Problem to work on:
For the records below, tally the lines that include the word "then" and report the number alone.

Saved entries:

== == ==

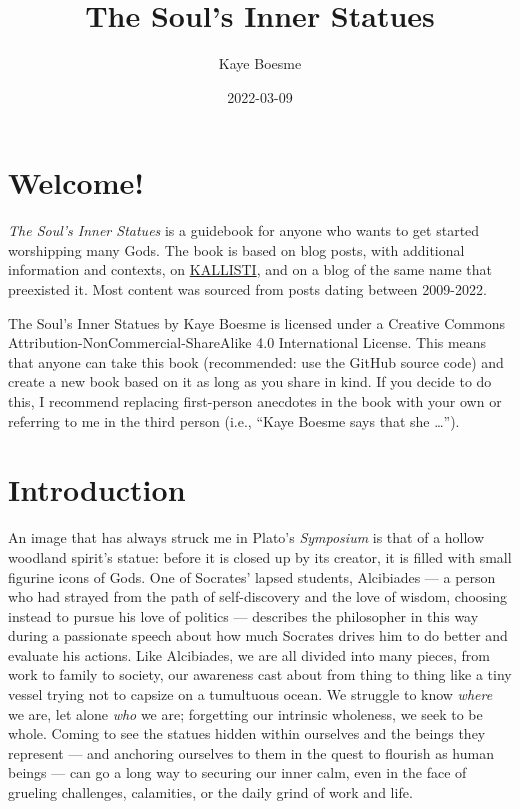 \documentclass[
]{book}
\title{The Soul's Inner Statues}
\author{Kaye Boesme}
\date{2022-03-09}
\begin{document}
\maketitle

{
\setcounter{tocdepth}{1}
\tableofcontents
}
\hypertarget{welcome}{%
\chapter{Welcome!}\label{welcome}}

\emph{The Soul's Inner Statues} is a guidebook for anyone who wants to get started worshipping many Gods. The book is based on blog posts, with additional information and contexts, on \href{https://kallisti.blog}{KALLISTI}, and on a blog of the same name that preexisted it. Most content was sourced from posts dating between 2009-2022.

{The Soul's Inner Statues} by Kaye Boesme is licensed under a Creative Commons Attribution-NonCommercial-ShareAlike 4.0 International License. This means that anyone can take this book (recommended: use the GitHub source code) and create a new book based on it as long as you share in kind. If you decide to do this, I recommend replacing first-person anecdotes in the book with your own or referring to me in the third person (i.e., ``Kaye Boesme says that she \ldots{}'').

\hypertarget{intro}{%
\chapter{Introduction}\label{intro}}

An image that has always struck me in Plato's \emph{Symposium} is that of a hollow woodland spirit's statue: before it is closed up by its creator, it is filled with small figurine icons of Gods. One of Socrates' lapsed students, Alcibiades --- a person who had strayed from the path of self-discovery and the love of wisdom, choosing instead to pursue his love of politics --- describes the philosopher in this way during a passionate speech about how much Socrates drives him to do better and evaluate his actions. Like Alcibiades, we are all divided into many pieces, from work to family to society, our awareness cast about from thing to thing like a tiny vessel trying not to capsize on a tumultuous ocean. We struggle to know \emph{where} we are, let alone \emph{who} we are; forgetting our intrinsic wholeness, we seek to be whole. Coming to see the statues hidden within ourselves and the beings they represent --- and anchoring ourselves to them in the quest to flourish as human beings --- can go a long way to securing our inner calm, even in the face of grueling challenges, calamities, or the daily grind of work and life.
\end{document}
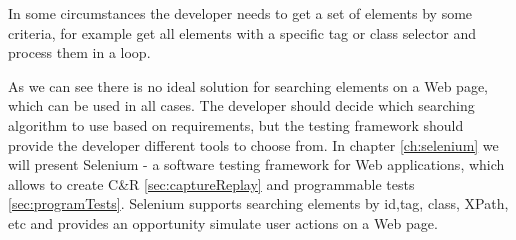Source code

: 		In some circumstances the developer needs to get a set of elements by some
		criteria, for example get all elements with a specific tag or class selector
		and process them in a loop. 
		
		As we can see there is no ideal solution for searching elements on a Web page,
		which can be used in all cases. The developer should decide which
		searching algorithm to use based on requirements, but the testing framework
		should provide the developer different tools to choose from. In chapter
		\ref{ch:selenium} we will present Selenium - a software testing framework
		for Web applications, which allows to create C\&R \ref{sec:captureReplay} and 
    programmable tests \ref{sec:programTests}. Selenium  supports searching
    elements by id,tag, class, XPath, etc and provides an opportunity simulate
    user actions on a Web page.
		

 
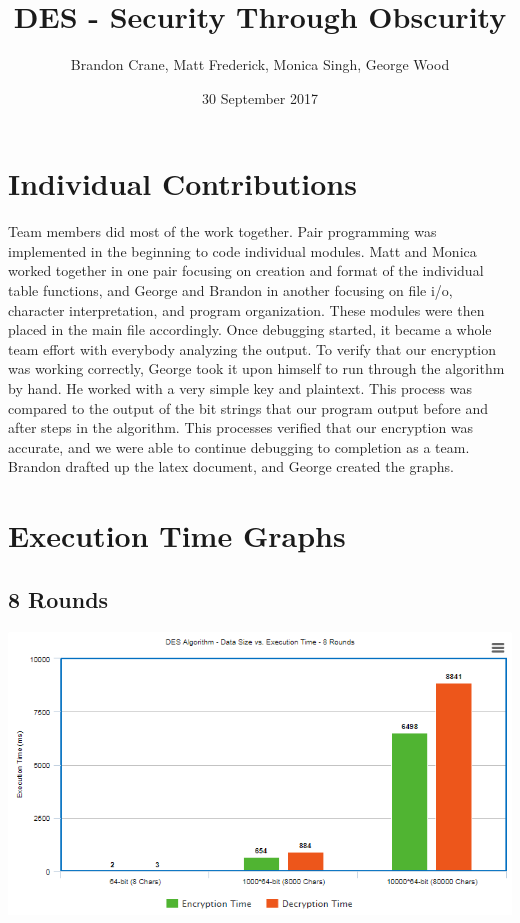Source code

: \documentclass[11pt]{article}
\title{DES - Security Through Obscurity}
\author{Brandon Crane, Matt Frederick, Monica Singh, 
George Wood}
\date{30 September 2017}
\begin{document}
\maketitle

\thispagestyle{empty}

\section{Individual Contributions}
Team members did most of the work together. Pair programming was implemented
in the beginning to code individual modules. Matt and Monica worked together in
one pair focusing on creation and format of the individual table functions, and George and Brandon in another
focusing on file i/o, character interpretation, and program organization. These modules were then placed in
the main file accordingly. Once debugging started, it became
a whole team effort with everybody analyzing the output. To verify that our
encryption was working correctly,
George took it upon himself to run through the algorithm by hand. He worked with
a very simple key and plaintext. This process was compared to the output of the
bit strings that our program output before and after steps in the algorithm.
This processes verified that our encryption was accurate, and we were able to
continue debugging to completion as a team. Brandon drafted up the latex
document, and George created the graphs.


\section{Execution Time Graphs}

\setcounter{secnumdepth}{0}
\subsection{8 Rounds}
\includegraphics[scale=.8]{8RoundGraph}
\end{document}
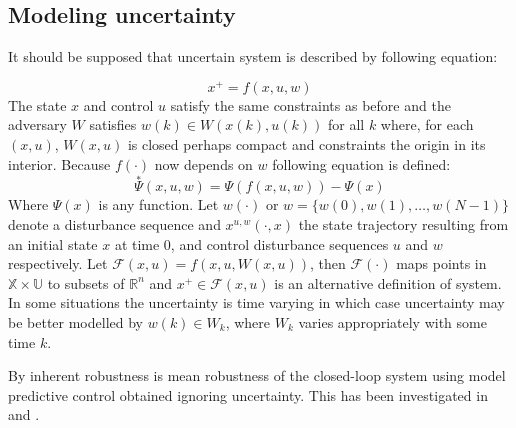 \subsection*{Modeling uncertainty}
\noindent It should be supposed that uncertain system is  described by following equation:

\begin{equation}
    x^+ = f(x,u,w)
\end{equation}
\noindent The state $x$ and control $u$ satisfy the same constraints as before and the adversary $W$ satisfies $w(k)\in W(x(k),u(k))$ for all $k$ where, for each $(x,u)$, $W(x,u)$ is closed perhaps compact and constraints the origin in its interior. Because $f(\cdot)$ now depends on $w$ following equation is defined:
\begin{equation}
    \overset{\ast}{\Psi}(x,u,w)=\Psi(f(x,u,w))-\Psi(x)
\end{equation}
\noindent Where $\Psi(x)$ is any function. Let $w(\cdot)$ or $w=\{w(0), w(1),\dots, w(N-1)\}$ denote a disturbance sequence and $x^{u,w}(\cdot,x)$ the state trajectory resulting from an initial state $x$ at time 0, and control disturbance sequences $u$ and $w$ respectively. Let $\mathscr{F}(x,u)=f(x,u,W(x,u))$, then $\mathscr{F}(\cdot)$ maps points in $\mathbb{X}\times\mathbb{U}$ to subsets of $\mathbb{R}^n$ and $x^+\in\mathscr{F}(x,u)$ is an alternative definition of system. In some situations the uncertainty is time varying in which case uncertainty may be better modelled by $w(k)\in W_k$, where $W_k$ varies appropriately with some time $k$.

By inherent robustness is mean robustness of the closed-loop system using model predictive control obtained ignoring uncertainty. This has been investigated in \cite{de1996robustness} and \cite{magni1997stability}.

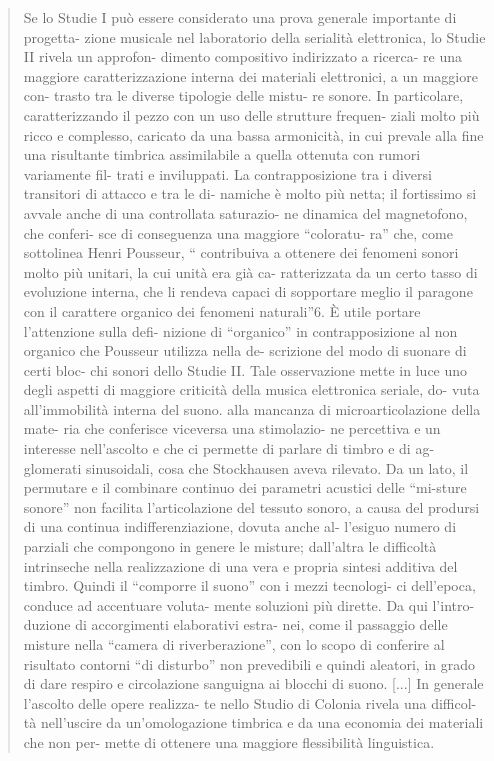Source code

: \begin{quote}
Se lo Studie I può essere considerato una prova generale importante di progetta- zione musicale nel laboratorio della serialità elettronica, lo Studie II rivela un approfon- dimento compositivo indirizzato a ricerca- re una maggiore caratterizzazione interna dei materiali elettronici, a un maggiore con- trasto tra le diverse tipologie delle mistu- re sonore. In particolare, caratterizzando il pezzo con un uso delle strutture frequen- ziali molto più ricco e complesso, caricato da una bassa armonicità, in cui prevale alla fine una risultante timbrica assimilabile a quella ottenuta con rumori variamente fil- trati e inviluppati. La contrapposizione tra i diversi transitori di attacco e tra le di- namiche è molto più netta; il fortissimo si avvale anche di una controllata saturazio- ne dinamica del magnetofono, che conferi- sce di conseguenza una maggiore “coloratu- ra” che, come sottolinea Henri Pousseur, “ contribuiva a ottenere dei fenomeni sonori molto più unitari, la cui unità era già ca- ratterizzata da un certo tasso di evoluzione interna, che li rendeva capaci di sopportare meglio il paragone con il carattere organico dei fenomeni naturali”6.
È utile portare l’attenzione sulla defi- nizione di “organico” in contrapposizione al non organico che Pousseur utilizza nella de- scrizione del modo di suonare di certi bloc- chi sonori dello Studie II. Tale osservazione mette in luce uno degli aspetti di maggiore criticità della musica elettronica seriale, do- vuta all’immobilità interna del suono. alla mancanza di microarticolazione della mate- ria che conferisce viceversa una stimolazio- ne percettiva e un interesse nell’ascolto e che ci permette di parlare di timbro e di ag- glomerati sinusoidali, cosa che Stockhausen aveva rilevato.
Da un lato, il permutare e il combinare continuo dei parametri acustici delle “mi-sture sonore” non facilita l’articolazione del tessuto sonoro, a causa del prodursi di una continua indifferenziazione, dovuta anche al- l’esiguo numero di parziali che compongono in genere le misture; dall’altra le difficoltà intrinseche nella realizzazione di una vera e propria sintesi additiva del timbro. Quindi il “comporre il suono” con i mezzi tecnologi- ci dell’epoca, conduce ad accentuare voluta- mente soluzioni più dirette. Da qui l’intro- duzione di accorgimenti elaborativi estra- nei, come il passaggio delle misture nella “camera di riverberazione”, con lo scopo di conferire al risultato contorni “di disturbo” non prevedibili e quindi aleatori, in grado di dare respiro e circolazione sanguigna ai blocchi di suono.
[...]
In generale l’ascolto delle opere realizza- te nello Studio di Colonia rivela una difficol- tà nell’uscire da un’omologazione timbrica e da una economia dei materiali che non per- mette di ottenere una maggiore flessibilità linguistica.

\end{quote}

== == ==

Exercise response:
2